Alternatively, we can use their numeric Wikidata ids:

```{code-cell}
###
# match statements with subject Q155 (Brazil) and property P30 (continent)
###
next(kb.filter(subject=wd.Q(155), property=wd.P(30)))
```

Sometimes, however, ids are not enough.  We might need to specify an entity
indirectly by giving not its id but a property it satisfies.

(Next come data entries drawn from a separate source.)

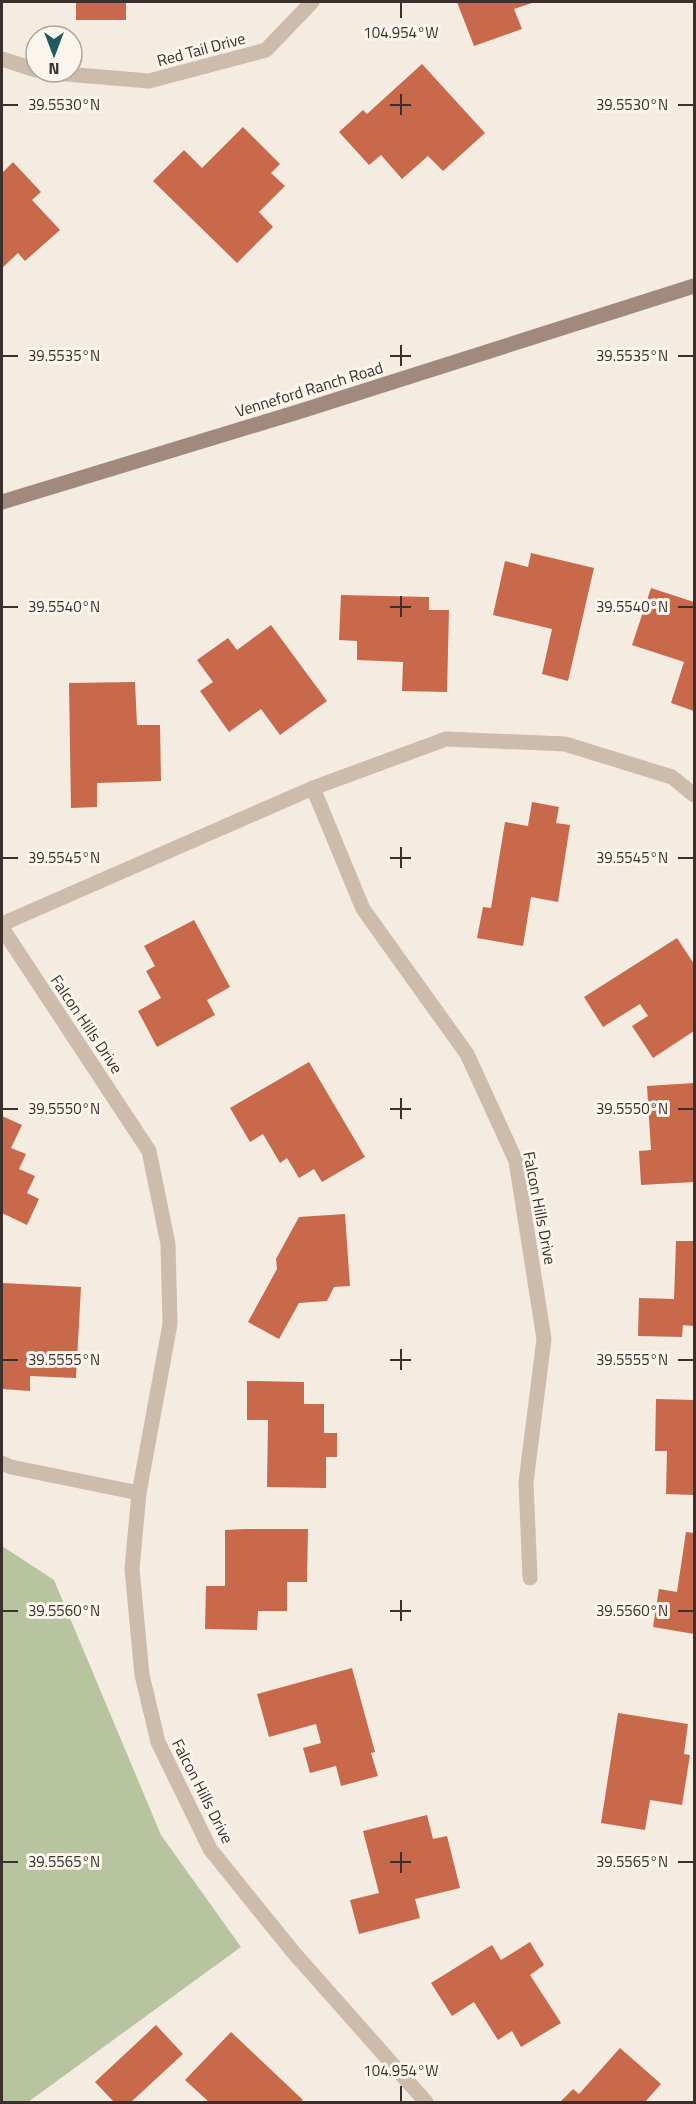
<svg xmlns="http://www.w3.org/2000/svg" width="696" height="2104" font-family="'Titillium Web',sans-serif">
	<rect width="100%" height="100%" fill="#f4ebe1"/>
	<path fill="#b8c4a0" d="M2,1546L54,1580L161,1835L241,1947L28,2102H2Z"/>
	<path fill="#c8694b" d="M76,2H126V20H76Z
		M457,2H535L514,9L522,29L474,46Z
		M422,64L485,133L443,171L428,156L402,179L381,155L369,165L339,132L363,110L367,114Z
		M243,127L280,164L271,173L285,186L259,212L273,227L237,263L153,181L184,150L202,168Z
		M13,162L41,192L32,200L60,230L25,261L18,253L2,268V173Z
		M531,553L594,568L568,681L542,674L552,629L493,615L505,561L528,567Z
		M651,588L694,602V711L671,703L684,662L632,645Z
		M341,595L429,597V610H449L447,692L402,691L403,662L357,660V641L339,640Z
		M271,625L327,701L280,735L261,709L229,732L200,691L213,682L197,660L228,638L237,650Z
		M135,682L137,725H160L161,781L97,783V807L71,808L69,683Z
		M532,802L559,807L556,823L570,825L558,902L531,897L523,946L477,938L483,907L491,908L505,822L528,826Z
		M194,920L230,987L207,1000L215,1015L157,1047L138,1011L161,998L146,971L155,966L144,946Z
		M677,938L694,964V1031L653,1058L632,1026L648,1016L640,1004L603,1027L584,997Z
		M309,1062L365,1157L322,1182L314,1169L299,1178L287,1158L280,1163L263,1134L250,1142L230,1108Z
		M694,1083V1182L641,1185L639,1151L651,1150L647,1086Z
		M2,1116L22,1125L11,1148L26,1154L19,1169L35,1176L27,1193L39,1199L27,1225L2,1213Z
		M345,1214L350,1286L334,1287L327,1301L299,1303L279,1339L248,1322L277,1269L276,1259L299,1217Z
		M676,1241H694V1326L683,1325L682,1337L638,1336L639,1298L674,1299Z
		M2,1283L81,1287L76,1378L30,1376V1391L2,1389Z
		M247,1381L304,1382V1404H324V1433H337V1457H326V1488L267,1487L268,1420H247Z
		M656,1399L694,1400V1495L666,1494L667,1451H655Z
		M245,1529H308L307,1582H287V1611H258L257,1630L205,1629L206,1586H225V1530Z
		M686,1532L694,1533V1634L653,1627L659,1589L677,1592Z
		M352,1668L375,1752L371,1753L378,1776L341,1786L336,1766L310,1773L303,1748L321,1743L316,1724L269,1737L257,1694Z
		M618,1713L688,1724L684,1754L690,1755L682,1805L650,1800L645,1830L601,1823Z
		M427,1815L433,1839L447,1836L460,1888L415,1899L420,1918L359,1934L350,1900L379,1893L363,1831Z
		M530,1942L544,1965L530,1975L561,2023L521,2047L512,2031L498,2040L474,2002L452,2016L431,1983L492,1945L501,1960Z
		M156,2025L183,2054L131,2102H114L95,2082Z
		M231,2032L303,2100L300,2102H209L185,2080Z
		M620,2048L661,2084L645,2102H560L573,2089L579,2094Z"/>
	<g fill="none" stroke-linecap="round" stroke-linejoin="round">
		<path stroke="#cdbbac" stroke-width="15" d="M2,59L36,70
			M42,72L149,81L266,50L312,2
			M313,788L363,909L467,1054L516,1161L544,1339L526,1482L530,1578
			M2,924L313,788L446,739L565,744L672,777L694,795
			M2,928L149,1151L168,1244L170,1324L139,1493L132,1569L142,1675L158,1742L210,1849L294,1953L426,2102
			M2,1463L11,1467L139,1493"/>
		<path stroke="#a18a7d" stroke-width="15" d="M2,502L301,411L694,286"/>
	</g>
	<path fill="none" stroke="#3b302b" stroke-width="2" d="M401,3V18M401,94V115M3,105H18M390,105H411M678,105H693M401,345V366M3,356H18M390,356H411M678,356H693M401,596V617M3,607H18M390,607H411M678,607H693M401,847V868M3,858H18M390,858H411M678,858H693M401,1098V1119M3,1109H18M390,1109H411M678,1109H693M401,1349V1370M3,1360H18M390,1360H411M678,1360H693M401,1600V1621M3,1611H18M390,1611H411M678,1611H693M401,1852V1873M3,1862H18M390,1862H411M678,1862H693M401,2086V2101"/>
	<g text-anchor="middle" stroke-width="6" stroke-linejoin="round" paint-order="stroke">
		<g font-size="16" fill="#3b302b" stroke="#fbf5ee">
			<text transform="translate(201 49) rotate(-15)" y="6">Red Tail Drive</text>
			<text transform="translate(309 389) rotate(-17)" y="6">Venneford Ranch Road</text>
			<text transform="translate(87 1024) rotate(56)" y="6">Falcon Hills Drive</text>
			<text transform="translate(540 1208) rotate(79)" y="6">Falcon Hills Drive</text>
			<text transform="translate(203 1791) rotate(63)" y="6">Falcon Hills Drive</text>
		</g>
	</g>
	<g font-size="15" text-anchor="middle" fill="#3b302b" stroke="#fbf5ee" stroke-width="6" stroke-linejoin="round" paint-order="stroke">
		<text x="401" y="38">104.954°W</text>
		<text x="632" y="110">39.5530°N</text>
		<text x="64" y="110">39.5530°N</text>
		<text x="632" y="361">39.5535°N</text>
		<text x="64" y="361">39.5535°N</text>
		<text x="632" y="612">39.5540°N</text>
		<text x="64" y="612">39.5540°N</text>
		<text x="64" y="863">39.5545°N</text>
		<text x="632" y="863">39.5545°N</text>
		<text x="632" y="1114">39.5550°N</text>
		<text x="64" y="1114">39.5550°N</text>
		<text x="64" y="1365">39.5555°N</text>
		<text x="632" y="1365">39.5555°N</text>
		<text x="632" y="1616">39.5560°N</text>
		<text x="64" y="1616">39.5560°N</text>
		<text x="64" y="1867">39.5565°N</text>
		<text x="632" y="1867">39.5565°N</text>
		<text x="401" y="2076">104.954°W</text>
	</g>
	<rect width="696" height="2104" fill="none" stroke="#3b302b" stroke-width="6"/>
	<g transform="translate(54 54) rotate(180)"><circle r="28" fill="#fbf5ee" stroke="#aea6a0" stroke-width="1.5"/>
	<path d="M0-4.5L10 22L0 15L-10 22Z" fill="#1f5a5e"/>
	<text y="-9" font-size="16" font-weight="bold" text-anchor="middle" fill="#3b302b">N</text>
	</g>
</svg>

In cases like this, we can use a *fingerprint*:

```{code-cell}
###
# match statemets whose subject "is a dog" and value "is a human"
###
next(kb.filter(subject=wd.instance_of(wd.dog), value=wd.instance_of(wd.human)))
```

Properties themselves can also be specified using fingerprints:

```{code-cell}
###
# match statements whose property is "equivalent to Schema.org's 'weight'"
###
next(kb.filter(property=wd.equivalent_property('https://schema.org/weight')))
```

The `-` (unary minus) operator can be used to invert the direction of the
property used in the fingerprint:

```{code-cell}
###
# match statements whose subject is "the continent of Brazil"
###
next(kb.filter(subject=-(wd.continent(wd.Brazil))))
```

## And-ing and or-ing fingeprints

Entity ids and fingerpints can be combined using the operators `&` (and) and
`|` (or).

For example:

```{code-cell}
###
# match three statements such that:
# - subject is "Brazil" or "Argentina"
# - property is "continent" or "highest point"
###
it = kb.filter(
        subject=wd.Brazil | wd.Argentina,
        property=wd.continent | wd.highest_point,
        limit=3)
for stmt in it:
    display(stmt)
```

```{code-cell}
###
# match three statements such that:
# - subject "has continent South America" and "official language is Portuguese"
# - value "is a river" or "is a mountain"
###
it = kb.filter(
        subject=wd.continent(wd.South_America) & wd.official_language(wd.Portuguese),
        value=wd.instance_of(wd.river) | wd.instance_of(wd.mountain),
        limit=3)
for stmt in it:
    display(stmt)
```

```{code-cell}
###
# match three statements such that:
# - subject "is a female" and ("was born in NYC" or "was born in Rio")
# - property is "field of work" or "is equivalent to Schema.org's 'hasOccupation'"
###
it = kb.filter(
        subject=wd.sex_or_gender(wd.female)\
        & (wd.place_of_birth(wd.New_York_City) | wd.place_of_birth(wd.Rio_de_Janeiro)),
        property=wd.field_of_work\
        | wd.equivalent_property(IRI('https://schema.org/hasOccupation')),
        limit=3)
for stmt in it:
    display(stmt)
```

## Count and contains

A variant of the filter call is `kb.count(...)` which, instead of
statements, counts the number of statements matching restrictions `...`:

```{code-cell}
kb.count(subject=wd.Brazil, property=wd.population | wd.official_language)
```

The `kb.contains()` call tests whether a given statement occurs in `kb`.

```{code-cell}
stmt1 = wd.official_language(wd.Brazil, wd.Portuguese)
kb.contains(stmt1)
```

```{code-cell}
stmt2 = wd.official_language(wd.Brazil, wd.Spanish)
kb.contains(stmt2)
```

## Final remarks

This concludes the quickstart guide.

There are many other calls in the Store API of KIF.  For more information
see, the [API Reference](<reference/index>).